Cloud-Based RDF Data Management
Title | Cloud-Based RDF Data Management PDF eBook |
Author | Zoi Kaoudi |
Publisher | Morgan & Claypool Publishers |
Pages | 105 |
Release | 2020-02-26 |
Genre | Computers |
ISBN | 1681730340 |
Resource Description Framework (or RDF, in short) is set to deliver many of the original semi-structured data promises: flexible structure, optional schema, and rich, flexible Universal Resource Identifiers as a basis for information sharing. Moreover, RDF is uniquely positioned to benefit from the efforts of scientific communities studying databases, knowledge representation, and Web technologies. As a consequence, the RDF data model is used in a variety of applications today for integrating knowledge and information: in open Web or government data via the Linked Open Data initiative, in scientific domains such as bioinformatics, and more recently in search engines and personal assistants of enterprises in the form of knowledge graphs.

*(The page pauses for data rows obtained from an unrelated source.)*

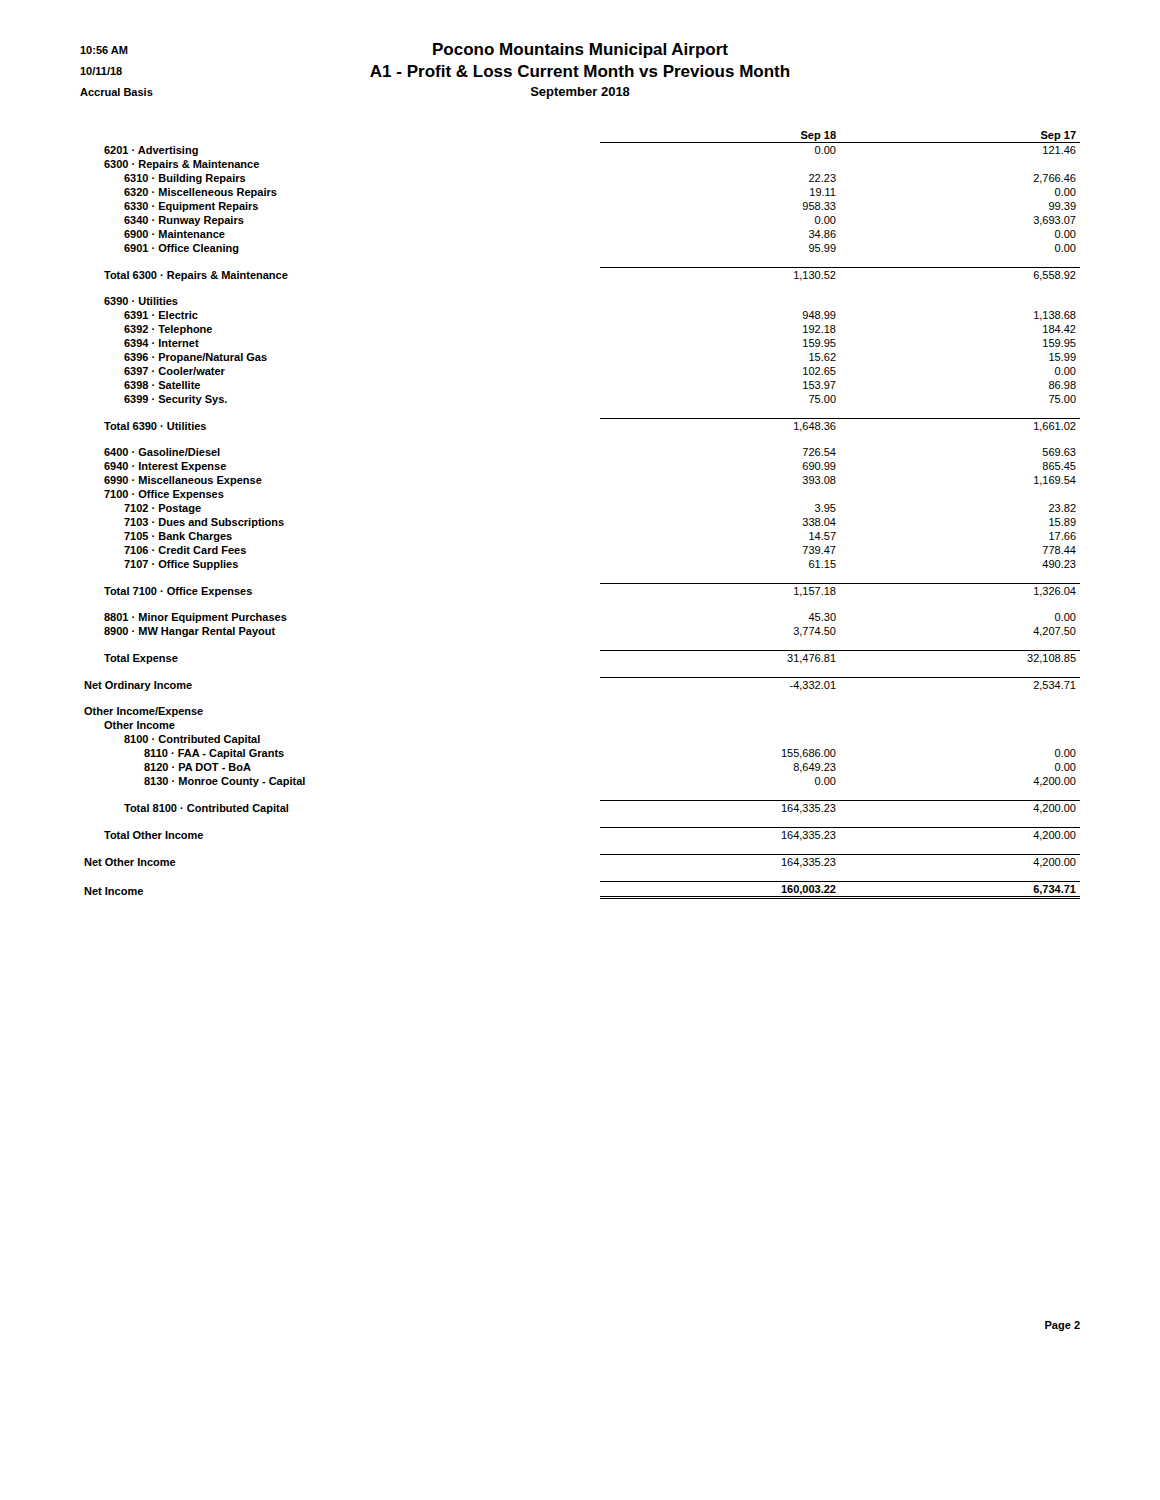10:56 AM
10/11/18
Accrual Basis
Pocono Mountains Municipal Airport
A1 - Profit & Loss Current Month vs Previous Month
September 2018
| | Sep 18 | Sep 17 |
| 6201 · Advertising | 0.00 | 121.46 |
| 6300 · Repairs & Maintenance | | |
| 6310 · Building Repairs | 22.23 | 2,766.46 |
| 6320 · Miscelleneous Repairs | 19.11 | 0.00 |
| 6330 · Equipment Repairs | 958.33 | 99.39 |
| 6340 · Runway Repairs | 0.00 | 3,693.07 |
| 6900 · Maintenance | 34.86 | 0.00 |
| 6901 · Office Cleaning | 95.99 | 0.00 |
| Total 6300 · Repairs & Maintenance | 1,130.52 | 6,558.92 |
| 6390 · Utilities | | |
| 6391 · Electric | 948.99 | 1,138.68 |
| 6392 · Telephone | 192.18 | 184.42 |
| 6394 · Internet | 159.95 | 159.95 |
| 6396 · Propane/Natural Gas | 15.62 | 15.99 |
| 6397 · Cooler/water | 102.65 | 0.00 |
| 6398 · Satellite | 153.97 | 86.98 |
| 6399 · Security Sys. | 75.00 | 75.00 |
| Total 6390 · Utilities | 1,648.36 | 1,661.02 |
| 6400 · Gasoline/Diesel | 726.54 | 569.63 |
| 6940 · Interest Expense | 690.99 | 865.45 |
| 6990 · Miscellaneous Expense | 393.08 | 1,169.54 |
| 7100 · Office Expenses | | |
| 7102 · Postage | 3.95 | 23.82 |
| 7103 · Dues and Subscriptions | 338.04 | 15.89 |
| 7105 · Bank Charges | 14.57 | 17.66 |
| 7106 · Credit Card Fees | 739.47 | 778.44 |
| 7107 · Office Supplies | 61.15 | 490.23 |
| Total 7100 · Office Expenses | 1,157.18 | 1,326.04 |
| 8801 · Minor Equipment Purchases | 45.30 | 0.00 |
| 8900 · MW Hangar Rental Payout | 3,774.50 | 4,207.50 |
| Total Expense | 31,476.81 | 32,108.85 |
| Net Ordinary Income | -4,332.01 | 2,534.71 |
| Other Income/Expense | | |
| Other Income | | |
| 8100 · Contributed Capital | | |
| 8110 · FAA - Capital Grants | 155,686.00 | 0.00 |
| 8120 · PA DOT - BoA | 8,649.23 | 0.00 |
| 8130 · Monroe County - Capital | 0.00 | 4,200.00 |
| Total 8100 · Contributed Capital | 164,335.23 | 4,200.00 |
| Total Other Income | 164,335.23 | 4,200.00 |
| Net Other Income | 164,335.23 | 4,200.00 |
| Net Income | 160,003.22 | 6,734.71 |
Page 2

Managing such large volumes of RDF data is challenging due to the sheer size, heterogeneity, and complexity brought by RDF reasoning. To tackle the size challenge, distributed architectures are required. Cloud computing is an emerging paradigm massively adopted in many applications requiring distributed architectures for the scalability, fault tolerance, and elasticity features it provides. At the same time, interest in massively parallel processing has been renewed by the MapReduce model and many follow-up works, which aim at simplifying the deployment of massively parallel data management tasks in a cloud environment. In this book, we study the state-of-the-art RDF data management in cloud environments and parallel/distributed architectures that were not necessarily intended for the cloud, but can easily be deployed therein. After providing a comprehensive background on RDF and cloud technologies, we explore four aspects that are vital in an RDF data management system: data storage, query processing, query optimization, and reasoning. We conclude the book with a discussion on open problems and future directions.